Millions of Genomes

This was that title of a talk recently given by Richard Durbin at the Wellcome Trust Sanger Institute. Excitement and expectation, reassured by a continuous trend of exponential growth, made inspired listeners feel the same way Google or Facebook employees must have felt at their company’s peak time.

Some numbers presented by Richard gave context to the startling prediction that by 2015 millions of individual genomes will be sequenced. This is in fact the expected number if the current pattern of growth continues. Ten years have now been celebrated after the draft for the first Human Genome was released in 2001. By 2006, with next generation sequencing in full swing and sequencing centers churning out many gigabases per week, tens of genomes had been sequenced. Today the number of individual genomes is in the order of thousands, meaning that every year a 4 fold growth is predicted. Extrapolating this estimation to five years from now makes thus the number of genomes sequenced 1024 times (45) our current number, hence millions of genomes.

Having such an incredible amount of data will clearly create challenges which we are just beginning to find. How are we going to hold all this data when processing capacity in computers “only” grows 2 fold every year? The answer is that as more genomes become available, an individual’s data will not be stored in its totality but only the differences that define his/her particular variations.

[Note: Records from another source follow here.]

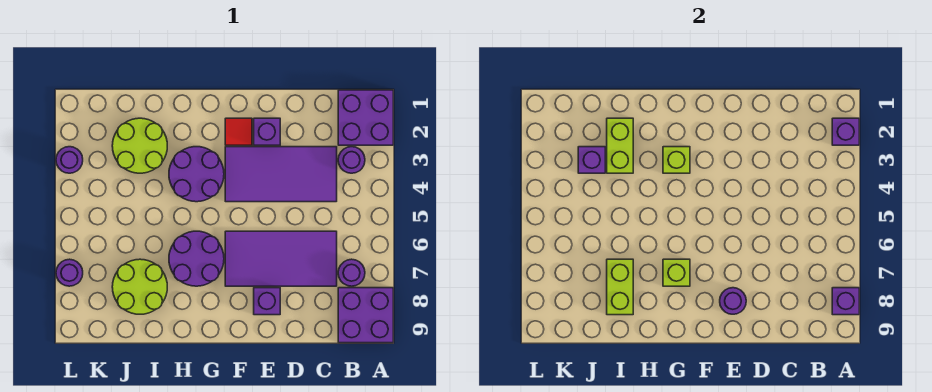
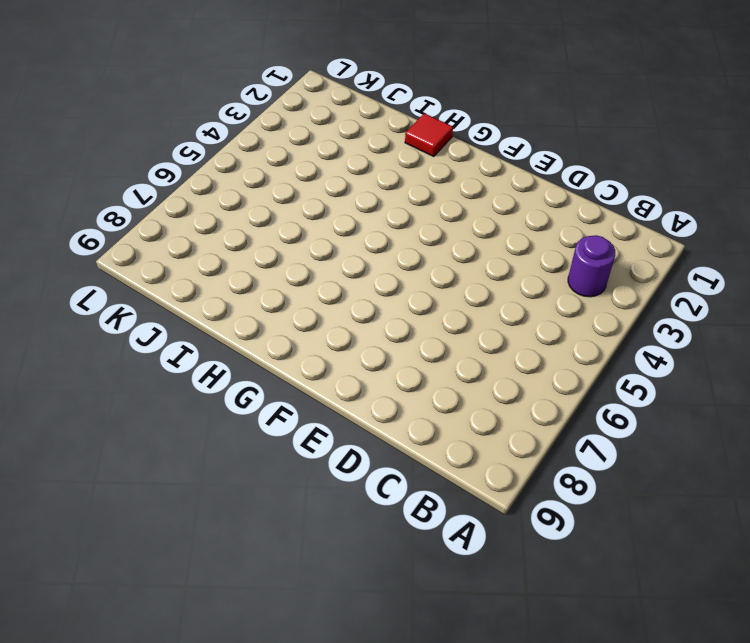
red tile H1 level 1 -> red tile F2 level 1
none -> purple brick A1:B2 level 1
none -> purple brick A8:B9 level 1
none -> purple round brick B7 level 1

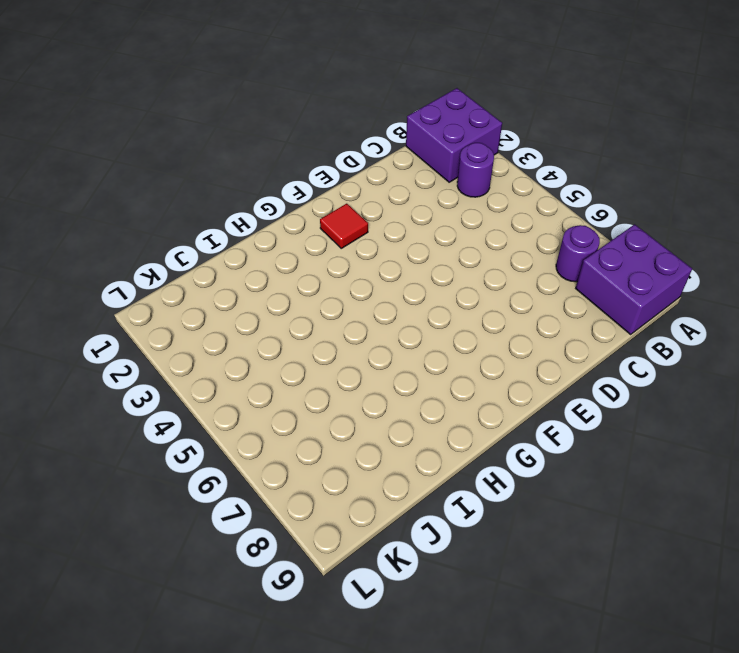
none -> purple tile C3:F4 level 1
none -> purple tile C6:F7 level 1
none -> purple brick E2 level 1

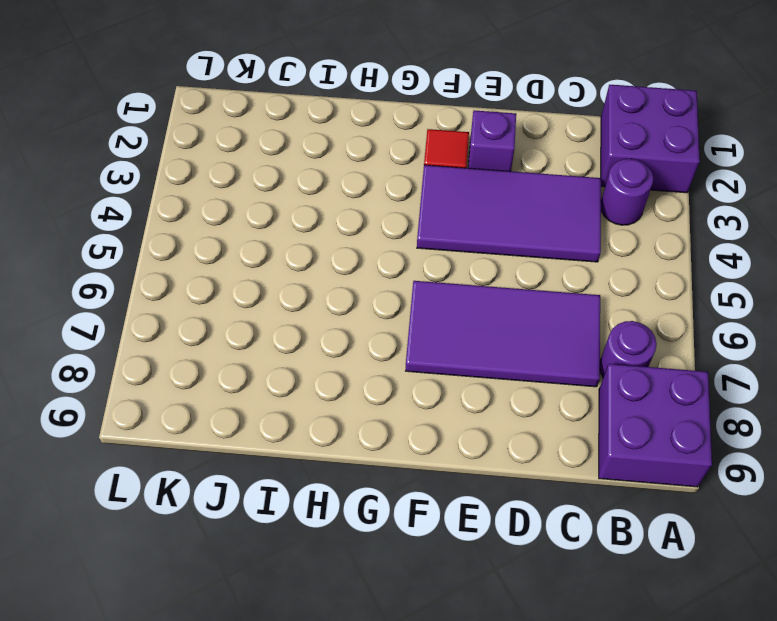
none -> purple brick E8 level 1
none -> purple round brick G3:H4 level 1
none -> purple round brick G6:H7 level 1

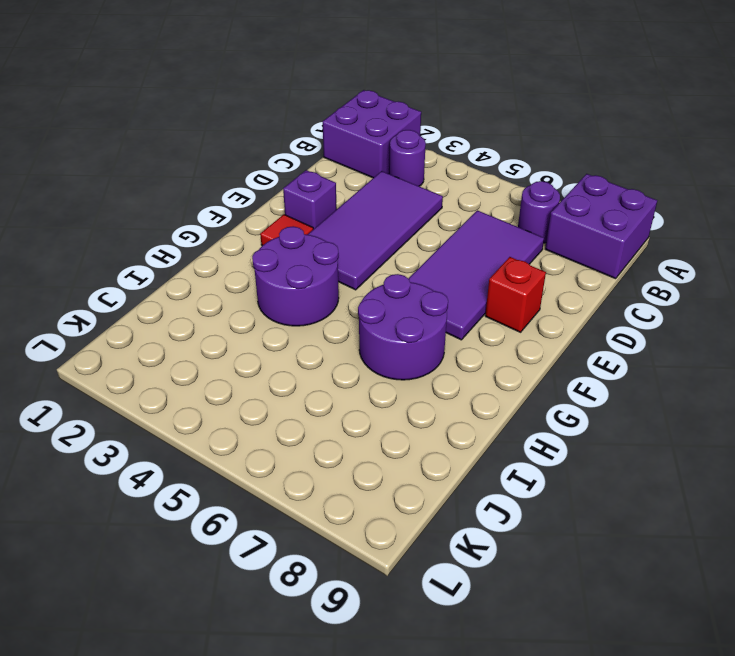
red brick E8 level 1 -> purple brick E8 level 1
none -> lime round brick I2:J3 level 1
none -> lime round brick I7:J8 level 1
none -> purple round brick L3 level 1

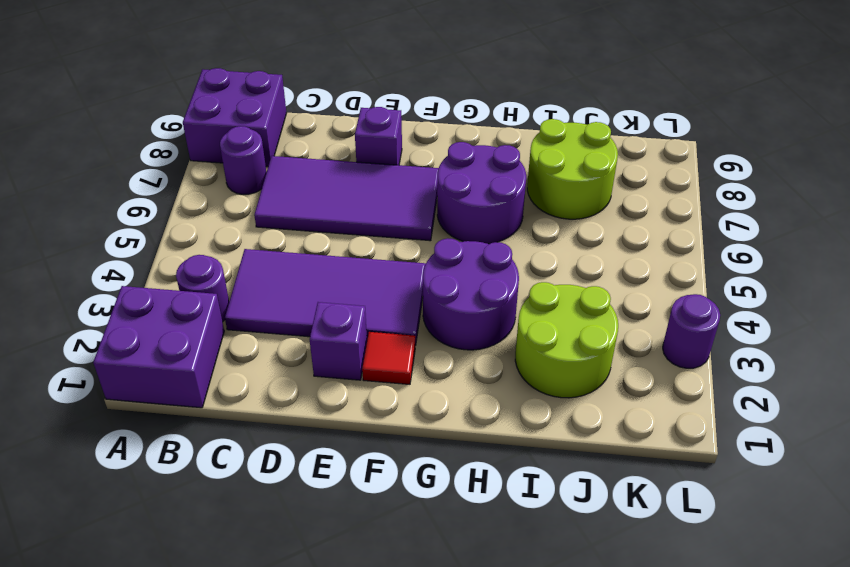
none -> purple round brick L7 level 1
none -> purple brick A2 level 2
none -> purple brick A8 level 2

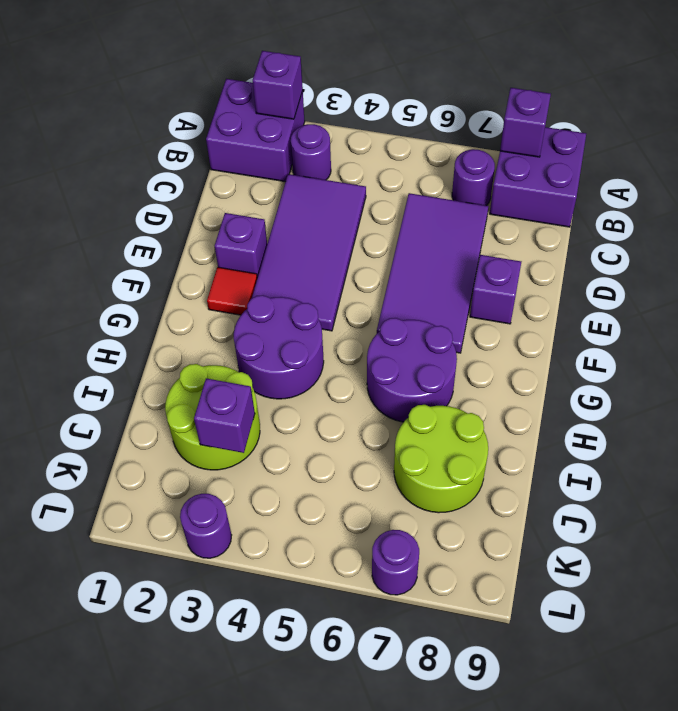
none -> purple round brick E8 level 2
none -> lime brick G3 level 2
none -> lime brick G7 level 2

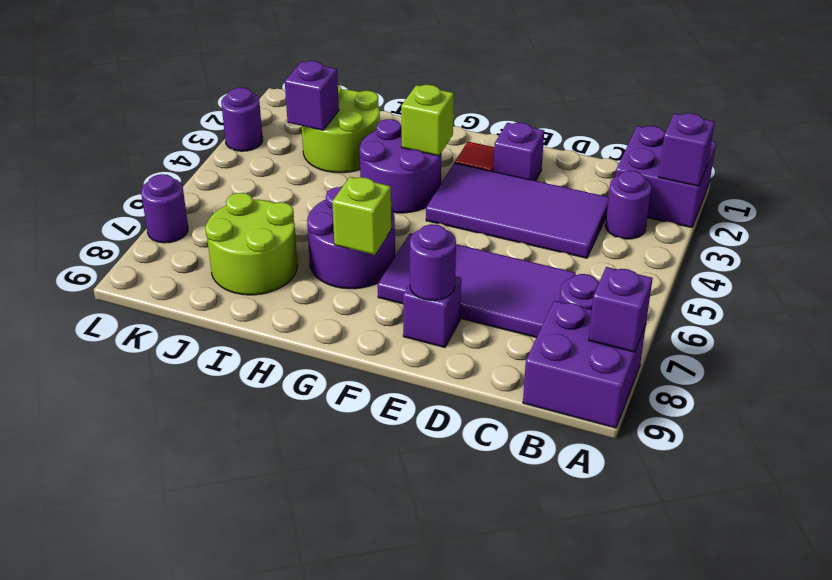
none -> lime brick I2:I3 level 2
none -> lime brick I7:I8 level 2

Although many genomes may have been sequenced by now, accessing them is not a trivial matter. Stored in many different places, with different restrictions and inconsistent levels of detail, the bulk of this data is likely to remain at least mildly challenging to handle.  Results of investigations will certainly be accessible, but think of the effort it could cost to access every single database containing public individual genome data. I do not believe that a great number of genomes will be optimally researched unless more straightforward and standardized access protocols are put in place, something that currently is lacking. Times for excitement are reasonably justified, yet base pair to bedside medicine may be delayed if current data sharing procedures are not streamlined.